John J. Curtin, Ph.D.
Lead Researcher, Addiction Research Center (ARC), UW Department of Psychology
I am a clinical psychologist, and my research tries to understand problematic alcohol use, and learn how we can help people in recovery with their craving, use, and relapse.
My group is trying to answer important public health questions, like:
- Who is at greatest risk to experience problems with alcohol?
- Can we identify and help people before they experience problems related alcohol?
- Why is it so difficult for some people to stop drinking alcohol even after experiencing problems?
- Can we develop a way to warn people “just in time” about their drinking risk, so they can use recovery tools to help them before a lapse occurs?
To answer these questions we have studied hundreds of participants, both recreational drug or alcohol users with no history of problems, as well as persons who have problems with alcohol or drugs, and also those in recovery from their use. We have studied the use and addiction of alcohol, marijuana, and most recently, opioids. Our lab has published nearly 100 articles on this research over the last 20 years. Our research has been funded by the National Institutes of Health (NIAAA, NIDA, NCI and NIMH) continuously since 1998.
All of my research is grounded in a well-studied scientific framework, but my main goal is to improve the day-to-day lives of people in recovery. Currently my lab is working on creating a simple tool that people can use anywhere, anytime (through their smartphone) to identify feelings, behaviors, and social interactions in their normal day-to-day activities, and warn them when something might impact their recovery. This tool should also connect them with helpful in-the-moment recovery activities.

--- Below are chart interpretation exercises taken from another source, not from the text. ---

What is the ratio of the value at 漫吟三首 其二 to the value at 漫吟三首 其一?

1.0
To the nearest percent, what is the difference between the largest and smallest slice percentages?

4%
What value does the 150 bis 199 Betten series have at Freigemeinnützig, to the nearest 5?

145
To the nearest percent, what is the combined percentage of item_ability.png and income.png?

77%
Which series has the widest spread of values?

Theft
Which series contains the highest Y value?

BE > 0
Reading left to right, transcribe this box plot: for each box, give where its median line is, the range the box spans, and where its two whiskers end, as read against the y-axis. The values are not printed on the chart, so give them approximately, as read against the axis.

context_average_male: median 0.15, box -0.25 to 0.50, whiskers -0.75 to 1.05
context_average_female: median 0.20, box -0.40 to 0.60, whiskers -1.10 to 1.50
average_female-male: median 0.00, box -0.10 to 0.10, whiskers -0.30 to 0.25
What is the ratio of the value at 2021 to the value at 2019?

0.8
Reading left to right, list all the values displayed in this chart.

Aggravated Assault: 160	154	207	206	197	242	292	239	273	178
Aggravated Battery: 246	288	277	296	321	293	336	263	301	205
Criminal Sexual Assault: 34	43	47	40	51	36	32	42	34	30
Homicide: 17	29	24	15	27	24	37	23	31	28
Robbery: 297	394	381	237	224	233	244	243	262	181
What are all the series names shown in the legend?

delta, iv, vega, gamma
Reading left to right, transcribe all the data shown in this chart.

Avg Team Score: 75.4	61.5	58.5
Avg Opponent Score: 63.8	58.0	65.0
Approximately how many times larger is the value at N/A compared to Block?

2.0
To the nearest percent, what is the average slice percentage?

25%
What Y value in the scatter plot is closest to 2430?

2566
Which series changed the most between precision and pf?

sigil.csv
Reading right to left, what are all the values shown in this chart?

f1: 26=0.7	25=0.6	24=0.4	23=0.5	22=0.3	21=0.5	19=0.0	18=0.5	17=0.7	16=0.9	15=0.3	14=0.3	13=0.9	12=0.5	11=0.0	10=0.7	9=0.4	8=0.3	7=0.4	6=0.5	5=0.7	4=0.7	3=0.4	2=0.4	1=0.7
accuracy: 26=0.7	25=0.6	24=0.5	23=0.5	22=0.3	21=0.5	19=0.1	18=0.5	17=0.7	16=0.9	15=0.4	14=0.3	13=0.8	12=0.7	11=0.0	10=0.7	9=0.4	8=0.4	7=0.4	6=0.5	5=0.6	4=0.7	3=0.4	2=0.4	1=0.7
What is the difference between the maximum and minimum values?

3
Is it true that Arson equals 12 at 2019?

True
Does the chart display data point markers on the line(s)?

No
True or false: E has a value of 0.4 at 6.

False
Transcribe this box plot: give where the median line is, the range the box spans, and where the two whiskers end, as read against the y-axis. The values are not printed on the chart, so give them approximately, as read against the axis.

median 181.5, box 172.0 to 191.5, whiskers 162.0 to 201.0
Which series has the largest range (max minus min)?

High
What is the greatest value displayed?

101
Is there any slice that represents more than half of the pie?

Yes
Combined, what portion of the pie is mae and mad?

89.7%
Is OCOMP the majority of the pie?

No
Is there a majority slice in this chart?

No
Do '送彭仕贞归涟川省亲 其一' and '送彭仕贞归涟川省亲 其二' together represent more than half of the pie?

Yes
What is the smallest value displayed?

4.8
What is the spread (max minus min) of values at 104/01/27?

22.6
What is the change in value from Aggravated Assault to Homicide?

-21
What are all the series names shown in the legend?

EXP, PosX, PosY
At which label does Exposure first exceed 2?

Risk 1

Kendra Wyant, M.A, Ph.D. Candidate
Graduate Student, Addiction Research Center (ARC), UW Department of Psychology
I am a fifth-year clinical psychology graduate student. My work focuses on developing personalized risk-prediction models, like the one we are using in this study.Because substance use disorders are lifelong conditions, I believe ongoing risk monitoring is a crucial part of supporting long-term recovery. Unfortunately, many people must manage this on their own, and it can be difficult to recognize changes in risk early enough to take preventive action. Our lab believes machine learning could help automate risk monitoring and provide people with tools to better understand their risk and make adjustments, much like how someone with diabetes monitors their blood sugar and makes changes to their diet or medication in response.As a clinician, I have worked with people struggling with substance use disorders across a range of settings. It is important to me to keep these clinical experiences, and my own lived experience with addiction, at the center of my research so that the tools I create are grounded in real-world understanding.

Coco Yu, M.A.
Graduate Student, Addiction Research Center (ARC), UW Department of Psychology
I am a third-year graduate student at John’s lab. My work centers around refining our understanding of mechanisms contributing to recovery success and using them to build machine learning models that predict recovery and provide support.
Recovery from substance use disorders is a life-long fight. Nonetheless, numerous barriers can restrict people from receiving the care they need. I aspire to build tools that, beyond their usefulness, are also easy to access and equitable to people from distinct minority backgrounds. To achieve this goal, I devote my work in low burden measures such as personal sensing technology. I believe that minimal efforts can make our tools more sustainable to users and thus providing continuous support in the long run. With equity in mind, I resonate with our lab’s goal of recruiting and benefiting diverse samples. I evaluate and compare my models’ performance in people from different minority groups.

Claire Punturieri, M.S.
Graduate Student, Addiction Research Center (ARC), UW Department of Psychology
I am a third-year graduate student working in John’s lab. My work in the lab has focused on analyzing location data and exploring how we can make our interventions more equitable through discussions with community members. As a clinical psychology student, I also have recently begun my training in providing therapy and assessment.
Location data are a low burden data source that can provide a wealth of information to individuals in recovery from substance use disorders about their lapse risk: from where someone spends most of their time to how different locations might impact their mood. Learning how locations can impact lapse risk can help individuals plan their days in a way that promotes maintenance of their recovery goals.
I have also been involved with coordinating discussions between community members and our research team. Engaging in these conversations helps our team understand how we can better communicate complex information about the models we create. I believe that making our work transparent is essential to building mutual trust and respect between our team and our research participants.

Susan Wanta, M.A.
Lab Manager, Addiction Research Center (ARC), UW Department of Psychology
I’ve been working in patient care for chronic diseases since 2000, and with research participants in John’s lab since 2014. I run the day-to-day operations of the study: making sure data is coming in, reporting to the oversight groups who keep our data safe, and making sure participants get their visits and their payments scheduled on time.
I got my degree in psychology because I have personal experience with alcohol use and addiction in my family, both with my father, and with my husband and adult child. I’ve seen how hard it is for them to live with this burden, and how hard they fight to overcome it. I’ve always wanted my work to make a difference to people experiencing what my loved ones have gone through.